A group of researchers from Brown University, University of California, San Diego (UCSD), and Qualcomm recently developed a brain-computer interface (BCIs) system called ‘Neurograins’ that can sense electrical activity in the brain and transmit the data wirelessly. It records and stimulates brain activity using a coordinated network of independent and wireless microscale neural sensors. This tiny chip is almost the size of a grain of salt.
BCIs are assistive gadgets that enable patients with brain or spinal injuries to move and communicate. These systems capture electrical impulses in the brain and use those signals to control external devices such as computers or robotic prosthetics.
In recent years, several researchers have been experimenting with BCIs to help people with speech impediments use touchscreens, keyboards, or speech-generated devices to communicate. However, they are not much of a help for paralysed people.
In July this year, Facebook pulled a plug on invasive BCI research. The company said that it has no interest in developing products that require implanted electrodes. Instead, it focuses on wearable technology to scan brain signals — particularly wrist-based devices powered by electromyography. Electromyography, or EMG, is typically used to measure various effects of simulating over the brain’s motor regions.
Two months ago, the researchers from the University of California, San Francisco (UCSF) used artificial intelligence (AI) to give a paralysed man the ability to communicate by translating his brain signals into computer-generated writing. To track his brain signals, the researchers used a neuroprosthetic device consisting of electrodes positioned on the left side of the brain, capable of speech processing.
At present, most BCI systems use one or two sensors to sample up to a few hundred neurons, but neuroscientists and researchers are now looking at building systems that can gather data from a much larger group of brain cells. In the latest study, the researchers demonstrated the use of 48 autonomous Neurograins to record neural activity in a rodent, which successfully captured distinctive neural signals associated with spontaneous brain activity across various regions.
Multichannel electrophysiological sensors and stimulators are typically based on ‘monolithic microelectrode arrays.’ However, the architecture of such arrays hampers flexibility in electrode placement and makes it challenging to scale a large number of nodes, especially across non-contiguous locations.
These wirelessly networked and powered electronic microchips, aka Neurograins, can autonomously perform neural sensing and electrical microstimulation.
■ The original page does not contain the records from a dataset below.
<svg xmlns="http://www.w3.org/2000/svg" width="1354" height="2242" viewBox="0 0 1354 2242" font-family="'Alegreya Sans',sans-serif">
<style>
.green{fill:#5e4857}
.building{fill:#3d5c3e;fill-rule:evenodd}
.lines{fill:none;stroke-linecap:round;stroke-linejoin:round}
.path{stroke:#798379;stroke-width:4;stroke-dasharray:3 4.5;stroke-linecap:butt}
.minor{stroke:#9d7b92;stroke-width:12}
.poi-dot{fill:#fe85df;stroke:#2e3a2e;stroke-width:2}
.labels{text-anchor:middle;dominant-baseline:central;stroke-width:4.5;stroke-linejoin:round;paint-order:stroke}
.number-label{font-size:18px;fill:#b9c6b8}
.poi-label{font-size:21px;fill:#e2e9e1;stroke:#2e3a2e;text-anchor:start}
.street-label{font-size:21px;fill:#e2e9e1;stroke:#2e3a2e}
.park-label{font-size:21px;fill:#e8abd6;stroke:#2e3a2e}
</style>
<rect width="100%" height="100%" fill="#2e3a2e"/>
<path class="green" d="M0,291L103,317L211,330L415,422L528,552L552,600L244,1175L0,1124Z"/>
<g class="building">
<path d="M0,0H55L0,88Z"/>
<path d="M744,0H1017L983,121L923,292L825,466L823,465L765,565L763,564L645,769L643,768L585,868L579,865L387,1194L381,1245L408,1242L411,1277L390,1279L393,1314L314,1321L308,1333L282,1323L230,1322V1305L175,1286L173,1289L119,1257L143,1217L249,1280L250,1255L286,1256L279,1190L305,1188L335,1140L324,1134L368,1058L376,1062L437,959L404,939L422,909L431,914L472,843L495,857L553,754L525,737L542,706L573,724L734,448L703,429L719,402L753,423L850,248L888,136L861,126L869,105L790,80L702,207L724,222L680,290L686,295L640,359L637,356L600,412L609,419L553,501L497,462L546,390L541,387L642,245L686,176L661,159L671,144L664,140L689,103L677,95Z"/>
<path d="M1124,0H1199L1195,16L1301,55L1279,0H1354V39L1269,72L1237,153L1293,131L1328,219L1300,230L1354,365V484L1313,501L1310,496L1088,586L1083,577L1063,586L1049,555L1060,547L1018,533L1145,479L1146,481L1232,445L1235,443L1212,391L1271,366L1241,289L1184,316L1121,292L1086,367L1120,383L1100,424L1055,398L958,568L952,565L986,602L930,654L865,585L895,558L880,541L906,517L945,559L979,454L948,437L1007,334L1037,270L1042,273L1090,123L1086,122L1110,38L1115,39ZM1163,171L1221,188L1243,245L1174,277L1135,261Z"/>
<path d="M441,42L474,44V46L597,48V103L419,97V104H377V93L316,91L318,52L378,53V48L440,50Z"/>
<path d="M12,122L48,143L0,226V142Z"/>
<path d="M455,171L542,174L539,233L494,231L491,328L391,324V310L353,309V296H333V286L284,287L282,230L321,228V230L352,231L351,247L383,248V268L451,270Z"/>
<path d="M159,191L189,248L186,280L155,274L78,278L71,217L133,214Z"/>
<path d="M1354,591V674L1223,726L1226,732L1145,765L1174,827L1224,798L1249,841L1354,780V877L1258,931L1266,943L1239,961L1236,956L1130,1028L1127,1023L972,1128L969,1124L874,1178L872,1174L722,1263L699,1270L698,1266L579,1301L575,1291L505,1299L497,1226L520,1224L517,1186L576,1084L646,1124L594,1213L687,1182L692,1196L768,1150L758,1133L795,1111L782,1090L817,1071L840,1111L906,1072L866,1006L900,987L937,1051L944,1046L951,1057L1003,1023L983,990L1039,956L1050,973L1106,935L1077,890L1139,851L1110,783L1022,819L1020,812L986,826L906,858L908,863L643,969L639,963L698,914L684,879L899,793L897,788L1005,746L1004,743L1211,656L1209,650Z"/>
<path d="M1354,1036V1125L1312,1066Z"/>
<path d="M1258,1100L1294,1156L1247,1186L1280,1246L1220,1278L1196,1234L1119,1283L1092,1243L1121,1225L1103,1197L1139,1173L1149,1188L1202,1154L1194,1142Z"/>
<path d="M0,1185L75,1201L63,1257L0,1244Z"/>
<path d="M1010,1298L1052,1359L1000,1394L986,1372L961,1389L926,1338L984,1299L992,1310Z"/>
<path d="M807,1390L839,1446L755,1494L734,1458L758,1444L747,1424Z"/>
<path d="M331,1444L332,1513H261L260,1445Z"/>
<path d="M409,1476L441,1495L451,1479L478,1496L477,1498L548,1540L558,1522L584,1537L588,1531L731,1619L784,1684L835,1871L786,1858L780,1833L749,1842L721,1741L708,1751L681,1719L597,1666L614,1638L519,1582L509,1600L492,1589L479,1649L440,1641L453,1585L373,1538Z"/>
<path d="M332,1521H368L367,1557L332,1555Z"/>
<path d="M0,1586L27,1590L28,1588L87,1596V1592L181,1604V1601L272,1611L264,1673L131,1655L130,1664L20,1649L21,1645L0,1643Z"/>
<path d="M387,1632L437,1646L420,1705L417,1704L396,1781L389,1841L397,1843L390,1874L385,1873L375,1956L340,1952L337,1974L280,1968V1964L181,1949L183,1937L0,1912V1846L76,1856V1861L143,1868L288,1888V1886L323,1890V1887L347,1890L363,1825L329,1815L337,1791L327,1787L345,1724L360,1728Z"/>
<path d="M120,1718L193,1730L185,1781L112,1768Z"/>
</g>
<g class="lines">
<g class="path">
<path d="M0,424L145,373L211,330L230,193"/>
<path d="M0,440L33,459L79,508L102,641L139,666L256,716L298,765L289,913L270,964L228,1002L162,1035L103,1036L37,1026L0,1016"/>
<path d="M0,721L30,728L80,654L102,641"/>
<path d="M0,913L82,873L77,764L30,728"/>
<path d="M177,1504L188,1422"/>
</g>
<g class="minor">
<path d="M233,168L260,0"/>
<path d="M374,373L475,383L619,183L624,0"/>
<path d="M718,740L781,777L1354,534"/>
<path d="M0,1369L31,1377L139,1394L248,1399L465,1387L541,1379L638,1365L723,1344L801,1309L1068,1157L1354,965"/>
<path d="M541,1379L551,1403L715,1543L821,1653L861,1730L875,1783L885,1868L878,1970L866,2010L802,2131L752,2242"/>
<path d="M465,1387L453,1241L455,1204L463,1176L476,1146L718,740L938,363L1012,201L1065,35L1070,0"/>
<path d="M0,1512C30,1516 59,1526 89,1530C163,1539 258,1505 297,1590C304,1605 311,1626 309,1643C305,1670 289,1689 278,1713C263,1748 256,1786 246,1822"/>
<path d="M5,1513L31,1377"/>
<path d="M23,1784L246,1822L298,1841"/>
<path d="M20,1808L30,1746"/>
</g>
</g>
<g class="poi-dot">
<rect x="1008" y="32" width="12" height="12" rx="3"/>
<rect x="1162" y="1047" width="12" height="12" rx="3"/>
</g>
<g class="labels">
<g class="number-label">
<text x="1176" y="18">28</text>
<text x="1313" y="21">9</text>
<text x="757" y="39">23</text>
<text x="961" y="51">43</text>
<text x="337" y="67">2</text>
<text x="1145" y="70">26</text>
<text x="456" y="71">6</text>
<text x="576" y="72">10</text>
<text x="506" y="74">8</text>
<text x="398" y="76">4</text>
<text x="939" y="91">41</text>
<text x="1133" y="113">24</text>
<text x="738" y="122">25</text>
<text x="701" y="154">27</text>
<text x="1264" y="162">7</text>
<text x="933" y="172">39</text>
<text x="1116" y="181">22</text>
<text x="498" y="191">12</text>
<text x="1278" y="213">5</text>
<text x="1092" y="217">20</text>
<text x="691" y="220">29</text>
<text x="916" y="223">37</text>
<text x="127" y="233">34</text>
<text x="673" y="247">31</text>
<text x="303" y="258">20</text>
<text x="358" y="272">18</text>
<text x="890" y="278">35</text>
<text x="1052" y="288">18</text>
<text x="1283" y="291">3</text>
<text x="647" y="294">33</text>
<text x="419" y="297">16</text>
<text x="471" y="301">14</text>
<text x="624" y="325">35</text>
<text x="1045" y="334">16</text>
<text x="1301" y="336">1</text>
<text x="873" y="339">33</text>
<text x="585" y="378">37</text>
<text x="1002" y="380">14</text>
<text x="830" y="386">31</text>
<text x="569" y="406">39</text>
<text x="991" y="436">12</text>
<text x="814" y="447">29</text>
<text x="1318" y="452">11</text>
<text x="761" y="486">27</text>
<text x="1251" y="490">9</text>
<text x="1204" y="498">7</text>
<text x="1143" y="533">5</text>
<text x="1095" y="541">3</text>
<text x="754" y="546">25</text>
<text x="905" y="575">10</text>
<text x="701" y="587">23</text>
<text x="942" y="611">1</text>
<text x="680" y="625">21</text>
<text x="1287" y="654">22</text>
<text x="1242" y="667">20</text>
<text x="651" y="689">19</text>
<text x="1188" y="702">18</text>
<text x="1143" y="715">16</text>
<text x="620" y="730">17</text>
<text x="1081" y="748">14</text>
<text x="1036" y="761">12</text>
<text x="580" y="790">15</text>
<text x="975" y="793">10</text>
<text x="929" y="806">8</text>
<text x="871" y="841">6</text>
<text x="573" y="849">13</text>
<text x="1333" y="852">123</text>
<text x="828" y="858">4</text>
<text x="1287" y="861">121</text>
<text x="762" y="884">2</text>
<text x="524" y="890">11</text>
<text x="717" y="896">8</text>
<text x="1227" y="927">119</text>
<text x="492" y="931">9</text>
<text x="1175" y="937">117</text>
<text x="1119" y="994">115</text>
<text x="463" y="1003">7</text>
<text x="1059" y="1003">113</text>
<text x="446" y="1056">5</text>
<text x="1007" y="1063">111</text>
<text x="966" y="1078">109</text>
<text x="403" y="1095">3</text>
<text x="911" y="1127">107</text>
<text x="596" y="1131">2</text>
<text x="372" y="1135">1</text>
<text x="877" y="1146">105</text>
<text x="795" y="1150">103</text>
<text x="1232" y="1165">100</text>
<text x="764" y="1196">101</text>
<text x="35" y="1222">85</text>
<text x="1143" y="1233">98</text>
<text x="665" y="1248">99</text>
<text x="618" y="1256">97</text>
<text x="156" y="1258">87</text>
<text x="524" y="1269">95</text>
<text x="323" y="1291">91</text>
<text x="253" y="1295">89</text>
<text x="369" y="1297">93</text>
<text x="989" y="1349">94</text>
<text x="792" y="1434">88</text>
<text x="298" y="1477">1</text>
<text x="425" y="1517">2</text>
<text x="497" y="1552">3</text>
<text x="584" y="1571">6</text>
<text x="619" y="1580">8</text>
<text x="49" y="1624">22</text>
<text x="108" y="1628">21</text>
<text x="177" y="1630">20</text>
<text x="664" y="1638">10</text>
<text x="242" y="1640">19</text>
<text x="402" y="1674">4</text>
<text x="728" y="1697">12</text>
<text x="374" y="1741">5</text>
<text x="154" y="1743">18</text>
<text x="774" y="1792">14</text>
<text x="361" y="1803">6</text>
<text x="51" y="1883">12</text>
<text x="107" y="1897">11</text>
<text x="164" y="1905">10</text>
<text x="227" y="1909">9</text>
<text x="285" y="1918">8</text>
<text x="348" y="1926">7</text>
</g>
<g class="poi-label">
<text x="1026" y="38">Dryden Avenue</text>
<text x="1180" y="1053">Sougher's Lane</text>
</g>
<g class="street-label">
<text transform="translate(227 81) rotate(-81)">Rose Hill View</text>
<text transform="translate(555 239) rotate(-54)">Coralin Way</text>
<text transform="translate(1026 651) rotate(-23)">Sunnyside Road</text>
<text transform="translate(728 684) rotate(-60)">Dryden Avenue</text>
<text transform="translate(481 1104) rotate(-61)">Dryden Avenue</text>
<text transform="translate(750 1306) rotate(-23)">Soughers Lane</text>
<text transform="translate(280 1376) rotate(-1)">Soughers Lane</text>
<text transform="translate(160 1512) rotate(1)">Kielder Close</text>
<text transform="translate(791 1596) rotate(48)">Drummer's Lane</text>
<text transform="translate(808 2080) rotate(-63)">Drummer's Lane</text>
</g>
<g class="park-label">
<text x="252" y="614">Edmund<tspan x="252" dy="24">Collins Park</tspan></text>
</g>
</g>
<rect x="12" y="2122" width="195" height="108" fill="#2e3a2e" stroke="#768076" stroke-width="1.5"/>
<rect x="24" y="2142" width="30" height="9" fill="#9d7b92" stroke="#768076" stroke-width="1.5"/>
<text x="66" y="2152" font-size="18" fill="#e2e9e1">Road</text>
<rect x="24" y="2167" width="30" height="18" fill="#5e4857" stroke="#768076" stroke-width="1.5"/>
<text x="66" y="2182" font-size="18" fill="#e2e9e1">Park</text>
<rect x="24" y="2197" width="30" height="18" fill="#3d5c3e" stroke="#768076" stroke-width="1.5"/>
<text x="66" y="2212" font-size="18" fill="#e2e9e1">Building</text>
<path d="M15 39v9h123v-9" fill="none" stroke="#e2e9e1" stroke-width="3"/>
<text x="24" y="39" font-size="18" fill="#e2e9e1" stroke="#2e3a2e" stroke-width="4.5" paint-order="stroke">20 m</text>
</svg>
These tiny sensors have an ~1 GHz electromagnetic transcutaneous link to an external telecom hub/network, providing bidirectional communication and control at a device level.
Further, the theoretical calculations and experimental measurements show that the link configuration could potentially be scaled up to 770 Neurograins using a customised time-division multiple-access protocol.
Here’s how they did it
Initially, the researchers compressed the complicated electronics used to detect, amplify, and transmit neural impulses into small silicon Neurograin chips. Then, to make the chips work, the team further developed and simulated the circuitry on a computer before going through numerous fabrication rounds.
The second challenge was to develop a body-eternal communications hub that receives messages from those tiny chips. The patches were later attached to the scalp outside the skill and are roughly the size of a thumbprint. Each patch functions independently similar to a miniature cell phone tower, using a network protocol to coordinate signals from the Neurograins. In addition, the patch provides wireless power to the Neurograins, designed to run on very little electricity.
Jihun Lee, a postdoctoral researcher at Brown, said that the work was a true multidisciplinary challenge. They had to bring together expertise in neuroscience, radio frequency communication, electromagnetics, and circuit design fabrication to design and operate Neurograins.
For the study, the researchers examined the devices’ ability to stimulate and record from the brain. During simulation, small electrical pulses are used to trigger/switch on brain activity. The team believes that the stimulation, controlled by the same hub that controls neural recording, will one day restore brain function lost due to injury or disease.
According to researchers, the latest findings represent a positive step towards a technology that could allow for the unprecedented recording of brain impulses, leading to new insights into how the brain operates and new treatments for those suffering from brain or spinal injuries.